The first explosions heard near the Stade de France came during the first half of the match between France and Germany before the evacuation of spectators two hours later. Here is Maxime's timeline of the happenings enveloping a horrific night in Paris. All local times (GMT +1 hour).
An explosion is heard near the Stade de France with the France and Germany match continuing. Spectators are not warned. The home fans continue to encourage their side unaware of the goings on nearby.
A new explosion is heard near the Stadium.
While other attacks take place in Paris, the President of France François Hollande, present at the Stade de France, leaves the stadium.
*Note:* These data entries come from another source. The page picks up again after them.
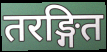
तरङ्गित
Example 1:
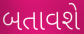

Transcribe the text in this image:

બતાવશે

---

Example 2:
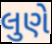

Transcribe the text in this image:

લુણે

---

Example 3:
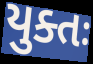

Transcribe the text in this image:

યુક્તઃ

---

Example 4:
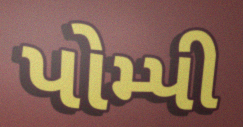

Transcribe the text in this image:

પોમ્પી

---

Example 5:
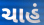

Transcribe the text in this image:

ચાહં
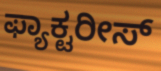
ಫ್ಯಾಕ್ಟರೀಸ್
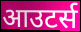
आउटर्स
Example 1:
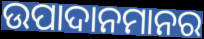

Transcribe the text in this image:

ଉପାଦାନମାନର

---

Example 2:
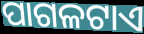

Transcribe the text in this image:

ପାଗଳଟାଏ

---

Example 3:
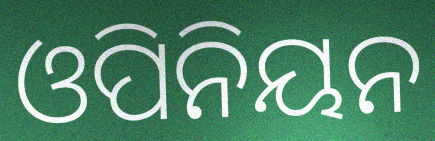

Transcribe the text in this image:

ଓପିନିୟନ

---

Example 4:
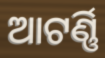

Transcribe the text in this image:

ଆଟର୍ଣ୍ଣି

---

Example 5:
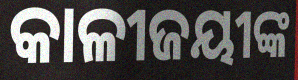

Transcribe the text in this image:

କାଳୀଜୟୀଙ୍କ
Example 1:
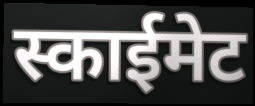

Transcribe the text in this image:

स्काईमेट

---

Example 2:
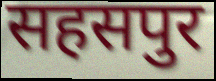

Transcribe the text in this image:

सहसपुर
The head of state joins the Place Beauvau for a crisis meeting at the Interior Ministry.
A helicopter flies over the Stade de France. Throughout the second half and for many minutes, it remains over the top of the stadium.
Football fans gather in the field as they wait for security clearance to leave the Stade de France in Saint-Denis, north of Paris, after the friendly football match France vs Germany on November 13, 2015 following shootings and explosions near the stadium
Image credit: AFP
A few minutes from the end of the match, Christian Jeanpierre advises viewers of TF1 in France that the evening is marked by "terrible" events in the streets of Paris and the channel disrupts its programmes for the evening.
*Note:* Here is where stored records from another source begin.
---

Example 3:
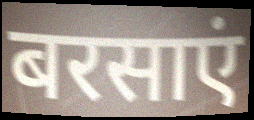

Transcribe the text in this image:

बरसाएं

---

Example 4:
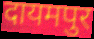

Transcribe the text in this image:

दायमपुर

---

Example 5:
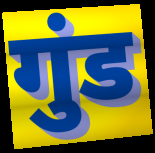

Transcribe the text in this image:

गुंड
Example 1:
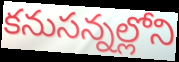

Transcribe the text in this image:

కనుసన్నల్లోని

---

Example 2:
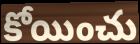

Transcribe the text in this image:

కోయించు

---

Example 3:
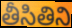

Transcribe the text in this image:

తీసితిని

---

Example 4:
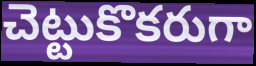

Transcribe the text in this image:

చెట్టుకొకరుగా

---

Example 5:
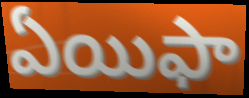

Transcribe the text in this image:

ఏయిఫా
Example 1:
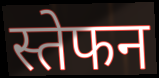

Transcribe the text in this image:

स्तेफन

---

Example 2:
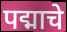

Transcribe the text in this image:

पद्माचे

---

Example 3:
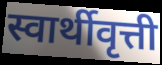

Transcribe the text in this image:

स्वार्थीवृत्ती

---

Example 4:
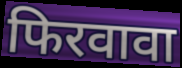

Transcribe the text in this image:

फिरवावा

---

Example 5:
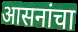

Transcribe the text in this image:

आसनांचा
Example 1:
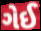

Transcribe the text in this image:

ગેઈ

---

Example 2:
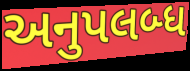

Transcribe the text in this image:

અનુપલબ્ધ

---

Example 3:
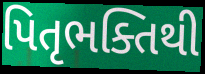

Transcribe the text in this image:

પિતૃભક્તિથી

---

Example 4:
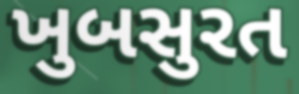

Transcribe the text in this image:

ખુબસુરત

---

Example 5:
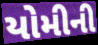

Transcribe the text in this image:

યોમીની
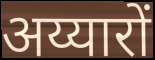
अय्यारों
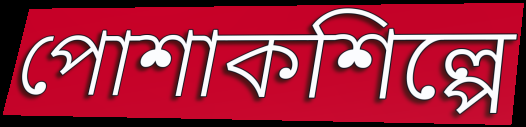
পোশাকশিল্পে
The announcer at the Stade de France confirms that an "incident" on the outside of the grounds will force fans to leave with assistance from the authorities. They have been asked to leave the stadium through three doors (north, south and west).
On TF1, Grégory Goupil of the police trade union says after the meeting that the two explosions near the Stade de France were caused by two suicide bombers, who were carrying "explosive belts". "We have no exact news for now, the police are trying to secure the perimeter to allow the evacuation of 80, 000 people," he adds.
A stampede occurs with the fans aware of what has happened in the evening in Paris. Spectators who had quickly left return in large numbers to the pitch at the Stade de France. Some people run, but nobody seems to panic. Everything is done in peace and a security cordon is set up by stewards.
The music covers the sound of voices on the pitch. Police sirens, throbbing, are the only sounds which correspond to the drama outside.
The speaker announces that spectators massed on the pitch will get out of the stadium. Everything is "secure," he says. All means of traditional transport (RER, metro) work perfectly.
Stade de France
Image credit: Eurosport
The press conferences of both teams are cancelled.
The security cordon tightens the grandstand to the west, the spectators leave the pitch, through the doors next to the rostrum.
The pitch begins to empty. Stewards, wearing their fluorescent coats, are the latest on the pitch. In front of the Stade de France, no one gives in to panic. A France supporter reflects his experiences: "During the game, we heard explosions but did not suspect anything." Without yielding to emotion.
AFP announces that at least one of the deadly explosions near Stade de France is caused by a suicide bomber who himself died. The two explosions killed at least three, according to these sources. "A man blew himself up with an explosive belt", one of the sources told AFP. The other explosion occurred near the restaurant McDonald's in Plaine-Saint-Denis, another riverside town stadium.
The English FA will make contact with their French counterparts at the weekend to discuss the friendly match between the two teams, scheduled for Tuesday at Wembley. It is likely to be cancelled with French President Francois Hollande declaring three days of mourning.